(What the exercise asks):
Set down exactly, from the records below, the line with "left eye: (242, 196)" through the line with "right knee: (520, 570)", and nothing else.

..........

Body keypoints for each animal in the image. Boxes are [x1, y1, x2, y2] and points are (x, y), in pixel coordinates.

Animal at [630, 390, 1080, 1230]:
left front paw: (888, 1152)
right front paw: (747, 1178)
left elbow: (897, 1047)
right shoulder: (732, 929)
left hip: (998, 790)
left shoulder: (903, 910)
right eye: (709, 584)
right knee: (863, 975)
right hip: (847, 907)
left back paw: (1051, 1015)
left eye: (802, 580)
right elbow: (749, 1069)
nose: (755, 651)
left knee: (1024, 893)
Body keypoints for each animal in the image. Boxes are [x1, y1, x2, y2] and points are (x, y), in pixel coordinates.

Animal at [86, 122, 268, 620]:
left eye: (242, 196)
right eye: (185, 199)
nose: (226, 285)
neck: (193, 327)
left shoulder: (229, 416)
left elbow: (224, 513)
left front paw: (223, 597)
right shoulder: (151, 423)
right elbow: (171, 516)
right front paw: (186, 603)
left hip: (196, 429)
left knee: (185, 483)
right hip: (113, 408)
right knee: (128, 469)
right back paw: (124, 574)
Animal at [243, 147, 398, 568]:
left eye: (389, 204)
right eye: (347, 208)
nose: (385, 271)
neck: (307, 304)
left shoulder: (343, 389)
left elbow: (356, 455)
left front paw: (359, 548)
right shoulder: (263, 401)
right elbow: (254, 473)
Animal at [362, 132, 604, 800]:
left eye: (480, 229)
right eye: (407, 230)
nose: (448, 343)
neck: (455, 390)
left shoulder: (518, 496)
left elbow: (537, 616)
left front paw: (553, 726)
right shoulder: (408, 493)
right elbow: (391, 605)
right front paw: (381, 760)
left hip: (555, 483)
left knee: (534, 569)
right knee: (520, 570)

..........

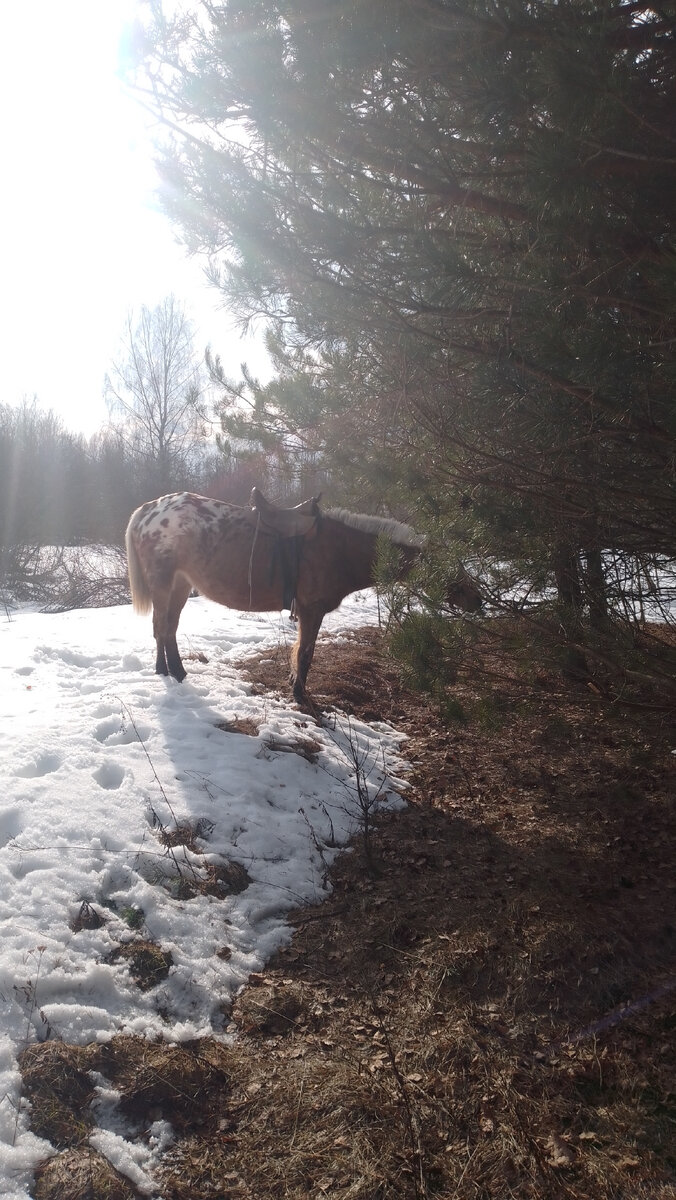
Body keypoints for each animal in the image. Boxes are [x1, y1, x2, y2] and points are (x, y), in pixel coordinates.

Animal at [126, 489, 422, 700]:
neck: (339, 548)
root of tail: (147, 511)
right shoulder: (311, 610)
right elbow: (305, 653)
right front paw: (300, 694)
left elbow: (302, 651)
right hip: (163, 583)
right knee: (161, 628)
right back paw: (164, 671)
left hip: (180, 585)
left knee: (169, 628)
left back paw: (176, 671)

..........

(Completed task):
left eye: (242, 196)
right eye: (185, 199)
nose: (226, 285)
neck: (193, 327)
left shoulder: (229, 416)
left elbow: (224, 513)
left front paw: (223, 597)
right shoulder: (151, 423)
right elbow: (171, 516)
right front paw: (186, 603)
left hip: (196, 429)
left knee: (185, 483)
right hip: (113, 408)
right knee: (128, 469)
right back paw: (124, 574)
Animal at [243, 147, 398, 568]:
left eye: (389, 204)
right eye: (347, 208)
nose: (385, 271)
neck: (307, 304)
left shoulder: (343, 389)
left elbow: (356, 455)
left front paw: (359, 548)
right shoulder: (263, 401)
right elbow: (254, 473)
Animal at [362, 132, 604, 800]:
left eye: (480, 229)
right eye: (407, 230)
nose: (448, 343)
neck: (455, 390)
left shoulder: (518, 496)
left elbow: (537, 616)
left front paw: (553, 726)
right shoulder: (408, 493)
right elbow: (391, 605)
right front paw: (381, 760)
left hip: (555, 483)
left knee: (534, 569)
right knee: (520, 570)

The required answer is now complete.